There was a lot more after that, of course. Hanitty, Meredith, and a couple of other Jesusland reps trying to dig back into Marsalis’s prior record and the deaths in the Garrod Horkan camp. Mercifully nothing about Willbrink. Norton rode cautious and courteous herd on it all, didn’t quite shut the Jesuslanders down, but leaned heavily toward Union journalists he knew and trusted enough not to throw curves. Sevgi yawned and watched it sputter to a close. Beside her in the suborbital, the object of all their fears and attentions dozed on unconcerned.
Sleep of her own was unforthcoming—the syn wouldn’t allow it. She was still buzzing a couple of hours later as she slumped in the cheap plastic seating of the ferry hall, watching the few other waiting passengers with a cop’s eye. The place was bare bones and drafty, lit from above by sporadic spotlights on the roof girders and at the sides by the ghostly flicker of a few LCLS advertising boards whose sponsors hadn’t specified particular time slots for activation. efes extra!! jeep performance!! work on mars!! The inactive panels between looked like long gray tombstones hung on the corrugated-steel walls.

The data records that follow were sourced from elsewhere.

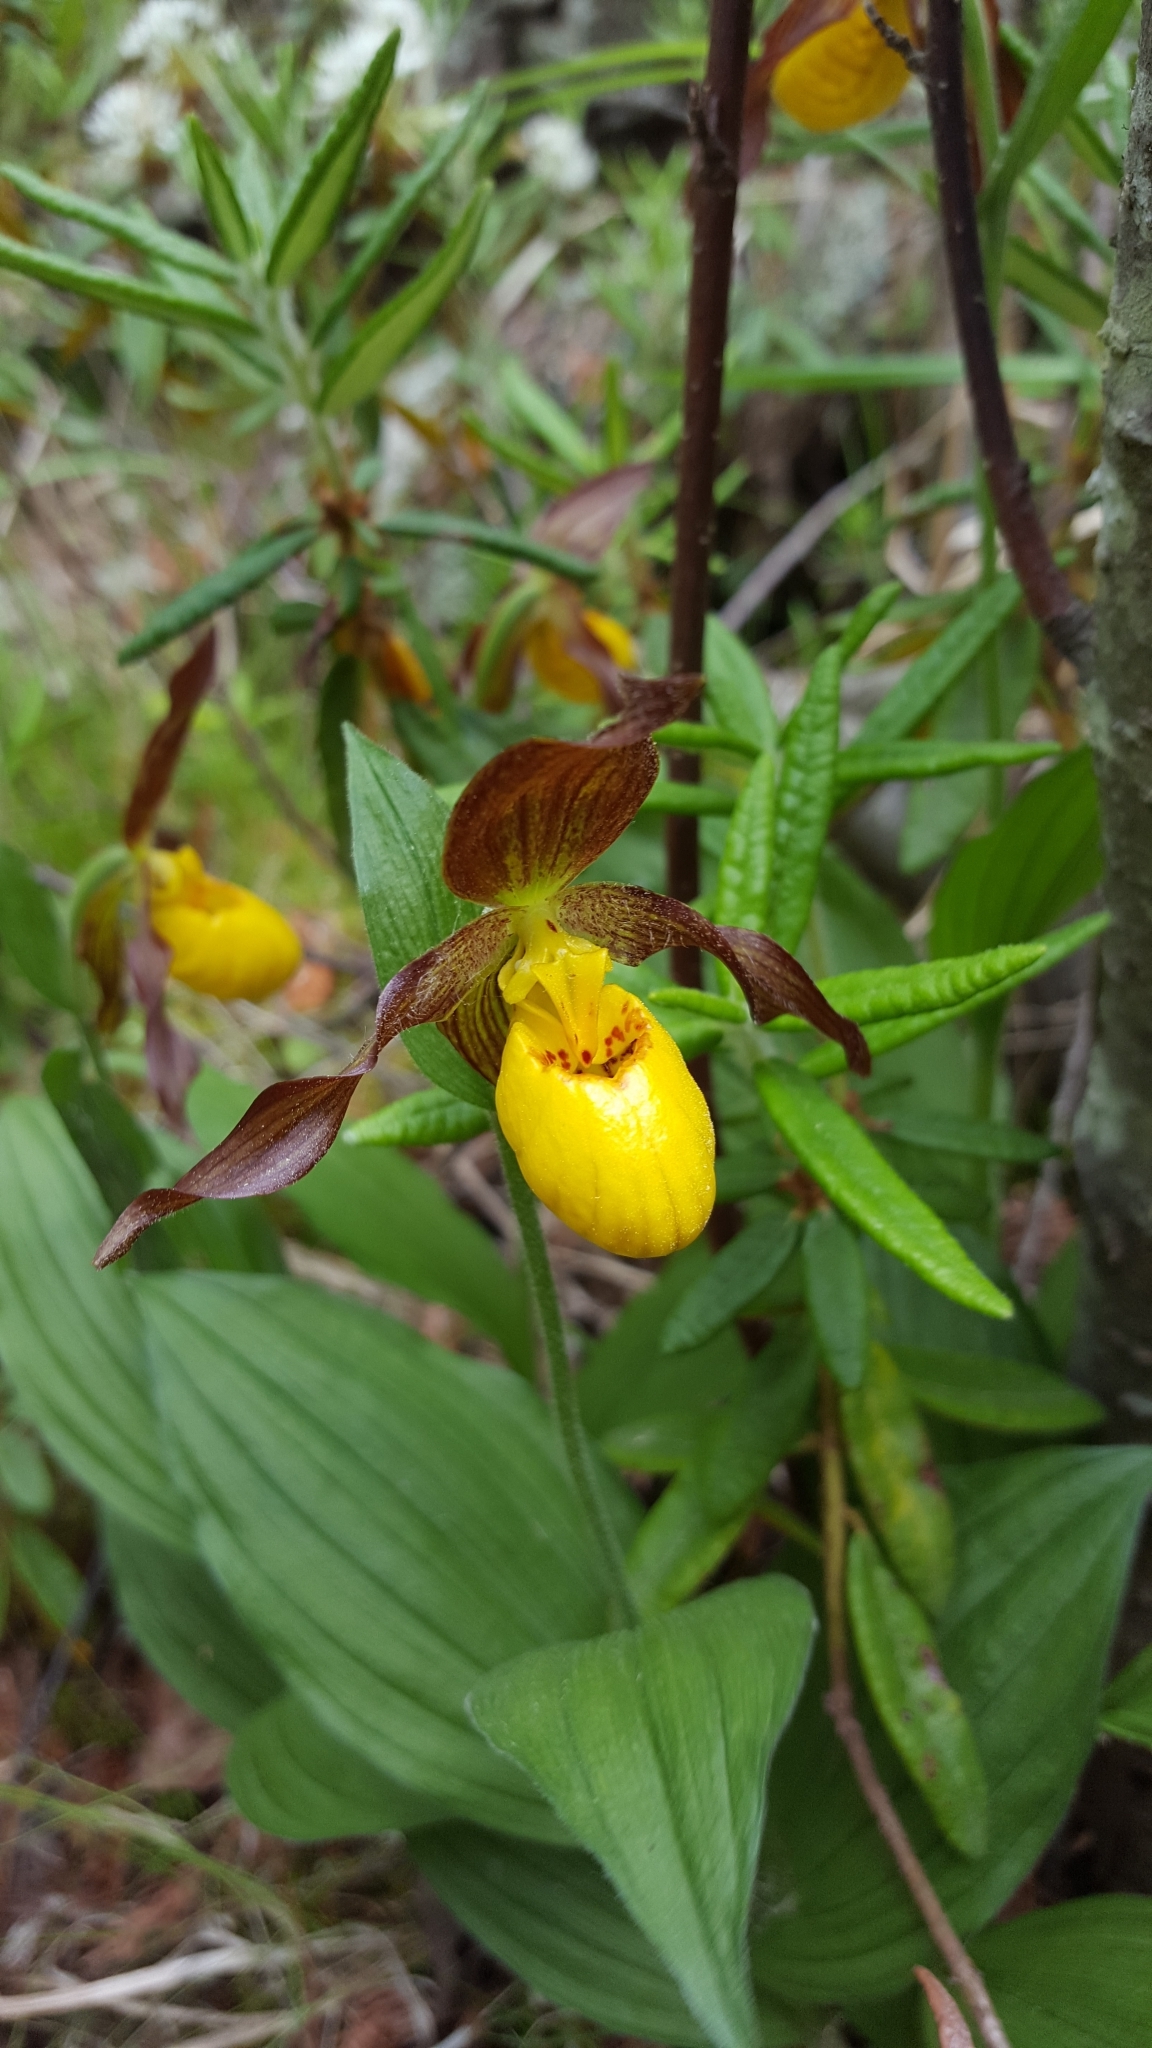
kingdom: Plantae
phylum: Tracheophyta
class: Liliopsida
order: Asparagales
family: Orchidaceae
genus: Cypripedium
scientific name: Cypripedium parviflorum
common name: American yellow lady's-slipper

Through rolled-back shutter doors at the side, the white-painted superstructure of the moored ferry showed like a sliced view of another age. More modern additions to Istanbul’s diverse collection of water transport had a boxy, plastic look that made them out as no more than the seabuses they were, offering nothing at journey’s end but the completion of the daily commute. But the high, wide bridge, hunched smokestack, and long waist of the antique ships still on the Karaköy-Kadiköy run spoke of departure to farther-flung places, and an era when travel could still mean escape.